What this task involves:
Reproduce the data exactly as given, except for any images.
--
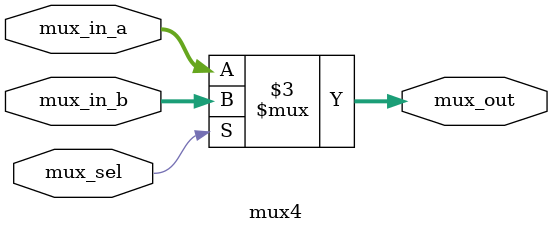
<source format=v>

module mux4 (mux_in_a, mux_in_b, mux_sel, mux_out);

	input [3:0] mux_in_a, mux_in_b;
	input mux_sel;
	
	output [3:0] mux_out;
	reg [3:0] mux_out;
	
	always@(mux_sel, mux_in_a, mux_in_b)begin
		if (mux_sel)
			mux_out <= mux_in_b;
		else
			mux_out <= mux_in_a;
	end 
	

endmodule
</source>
--
Answer for the task:
<source format=v>

module mux4 (mux_in_a, mux_in_b, mux_sel, mux_out);

	input [3:0] mux_in_a, mux_in_b;
	input mux_sel;
	
	output [3:0] mux_out;
	reg [3:0] mux_out;
	
	always@(mux_sel, mux_in_a, mux_in_b)begin
		if (mux_sel)
			mux_out <= mux_in_b;
		else
			mux_out <= mux_in_a;
	end 
	

endmodule
</source>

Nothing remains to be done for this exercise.